Transient Analysis of Natural Convection around a Pair of Circular Cylinders inside a Square Enclosure

Heat exchangers are widely used in various transportation, industrial, or domestic applications such as thermal power plants, means of heating, transporting and air conditioning systems, electronic equipment and space vehicles. In all these applications improvements in the efficiency of the heat exchangers can lead to substantial cost, space and material savings. Hence considerable research work has been done in the past to seek effective ways to improve the efficiency of heat exchangers. In this paper the effect of natural convection is justified between exterior solid wall surfaces and the surrounding air inside the enclosure. Designing of electronic devices, heavy industrial equipments such as boilers, turbines etc. and building aerodynamics are some of the real world application associated with this study.
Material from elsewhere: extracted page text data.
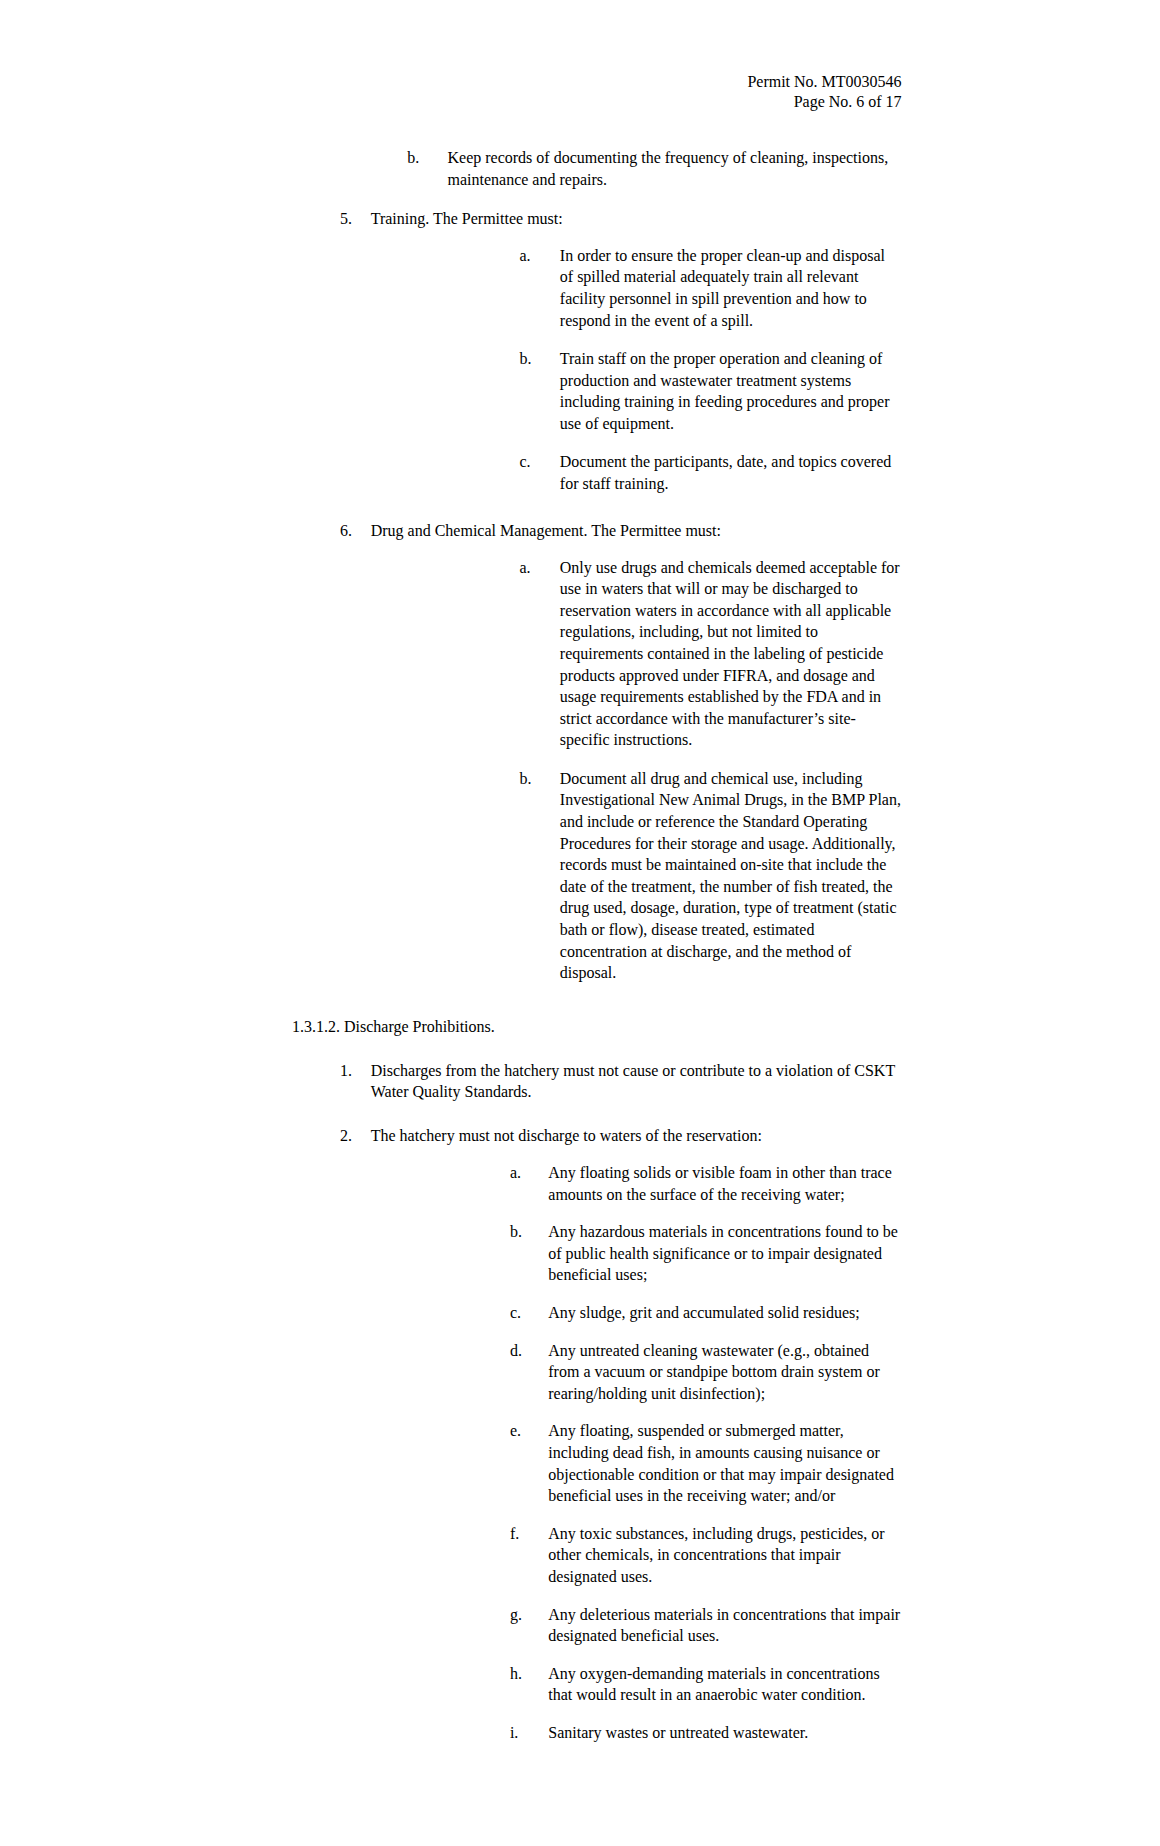Permit No. MT0030546
Page No. 6 of 17
b. Keep records of documenting the frequency of cleaning, inspections, maintenance and repairs.
5.
Training. The Permittee must:
a. In order to ensure the proper clean-up and disposal of spilled material adequately train all relevant facility personnel in spill prevention and how to respond in the event of a spill.
b. Train staff on the proper operation and cleaning of production and wastewater treatment systems including training in feeding procedures and proper use of equipment.
c. Document the participants, date, and topics covered for staff training.
6.
Drug and Chemical Management. The Permittee must:
a. Only use drugs and chemicals deemed acceptable for use in waters that will or may be discharged to reservation waters in accordance with all applicable regulations, including, but not limited to requirements contained in the labeling of pesticide products approved under FIFRA, and dosage and usage requirements established by the FDA and in strict accordance with the manufacturer’s site-specific instructions.
b. Document all drug and chemical use, including Investigational New Animal Drugs, in the BMP Plan, and include or reference the Standard Operating Procedures for their storage and usage. Additionally, records must be maintained on-site that include the date of the treatment, the number of fish treated, the drug used, dosage, duration, type of treatment (static bath or flow), disease treated, estimated concentration at discharge, and the method of disposal.
1.3.1.2. Discharge Prohibitions.
1. Discharges from the hatchery must not cause or contribute to a violation of CSKT Water Quality Standards.
2.
The hatchery must not discharge to waters of the reservation:
a. Any floating solids or visible foam in other than trace amounts on the surface of the receiving water;
b. Any hazardous materials in concentrations found to be of public health significance or to impair designated beneficial uses;
c. Any sludge, grit and accumulated solid residues;
d. Any untreated cleaning wastewater (e.g., obtained from a vacuum or standpipe bottom drain system or rearing/holding unit disinfection);
e. Any floating, suspended or submerged matter, including dead fish, in amounts causing nuisance or objectionable condition or that may impair designated beneficial uses in the receiving water; and/or
f. Any toxic substances, including drugs, pesticides, or other chemicals, in concentrations that impair designated uses.
g. Any deleterious materials in concentrations that impair designated beneficial uses.
h. Any oxygen-demanding materials in concentrations that would result in an anaerobic water condition.
i. Sanitary wastes or untreated wastewater.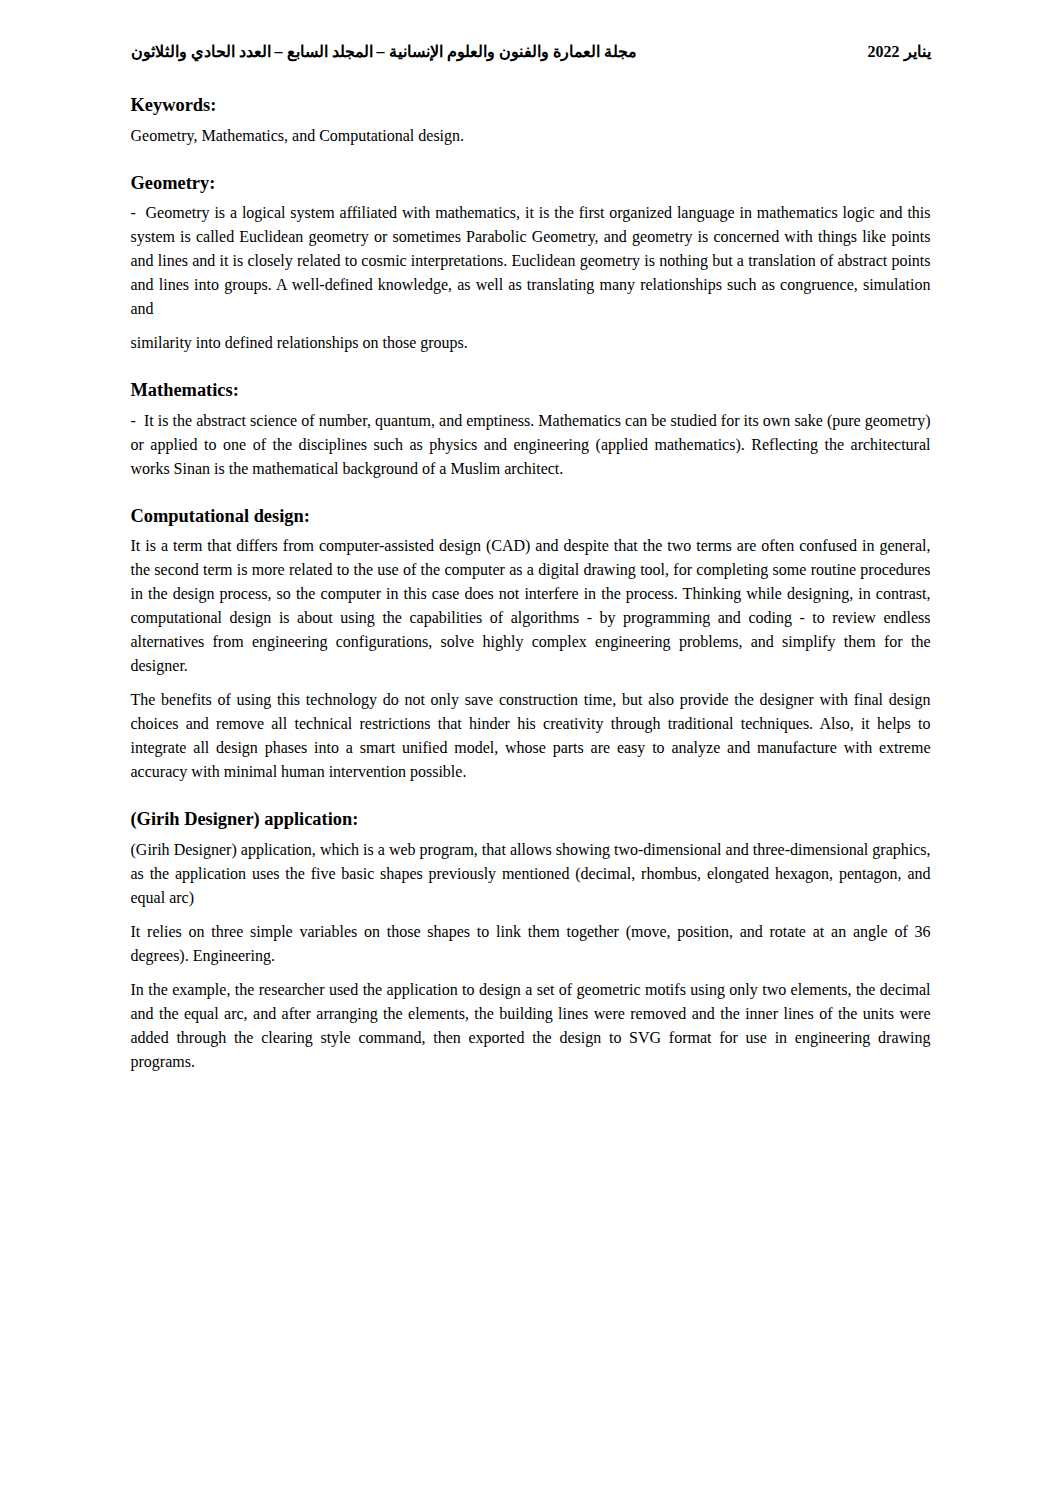يناير 2022 مجلة العمارة والفنون والعلوم الإنسانية – المجلد السابع – العدد الحادي والثلاثون
Keywords:
Geometry, Mathematics, and Computational design.
Geometry:
- Geometry is a logical system affiliated with mathematics, it is the first organized language in mathematics logic and this system is called Euclidean geometry or sometimes Parabolic Geometry, and geometry is concerned with things like points and lines and it is closely related to cosmic interpretations. Euclidean geometry is nothing but a translation of abstract points and lines into groups. A well-defined knowledge, as well as translating many relationships such as congruence, simulation and
similarity into defined relationships on those groups.
Mathematics:
- It is the abstract science of number, quantum, and emptiness. Mathematics can be studied for its own sake (pure geometry) or applied to one of the disciplines such as physics and engineering (applied mathematics). Reflecting the architectural works Sinan is the mathematical background of a Muslim architect.
Computational design:
It is a term that differs from computer-assisted design (CAD) and despite that the two terms are often confused in general, the second term is more related to the use of the computer as a digital drawing tool, for completing some routine procedures in the design process, so the computer in this case does not interfere in the process. Thinking while designing, in contrast, computational design is about using the capabilities of algorithms - by programming and coding - to review endless alternatives from engineering configurations, solve highly complex engineering problems, and simplify them for the designer.
The benefits of using this technology do not only save construction time, but also provide the designer with final design choices and remove all technical restrictions that hinder his creativity through traditional techniques. Also, it helps to integrate all design phases into a smart unified model, whose parts are easy to analyze and manufacture with extreme accuracy with minimal human intervention possible.
(Girih Designer) application:
(Girih Designer) application, which is a web program, that allows showing two-dimensional and three-dimensional graphics, as the application uses the five basic shapes previously mentioned (decimal, rhombus, elongated hexagon, pentagon, and equal arc)
It relies on three simple variables on those shapes to link them together (move, position, and rotate at an angle of 36 degrees). Engineering.
In the example, the researcher used the application to design a set of geometric motifs using only two elements, the decimal and the equal arc, and after arranging the elements, the building lines were removed and the inner lines of the units were added through the clearing style command, then exported the design to SVG format for use in engineering drawing programs.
The referred investigation includes the phenomenon of natural convection process to analyses the pattern of heat transfer characteristics inside a square enclosure with two circular cylinders placed at different position inside it. Maximum heat exchange zones are identified so that goal of effective heat transfer can be achieved which helps the heat exchangers to work efficiently at every condition. However, in the present work only unsteady state natural convection technique has been considered. The study of unsteady state natural convection in a square enclosure with conjugate boundary condition is done numerically. The analysis is performed on a square enclosure within which are placed two circular cylinders eccentrically. The enclosure walls are maintained at low temperature to that of cylinders such that a temperature difference is maintained between both the bodies. The cylinders are tilted at different angles inside the enclosure. A transient state 2-D numerical investigation is conveyed for air as an enclosed fluid. The Rayleigh number is varied in the range of 10³ to 10⁶ and the results are summarized in a relative manner. The value of Prandtl number is kept constant i.e. 0.71 corresponding to that of the air. The effect of orientation of the two cylinders and the outcome of the variation of Rayleigh number is calculated with the help of corresponding streamlines, and temperature distribution.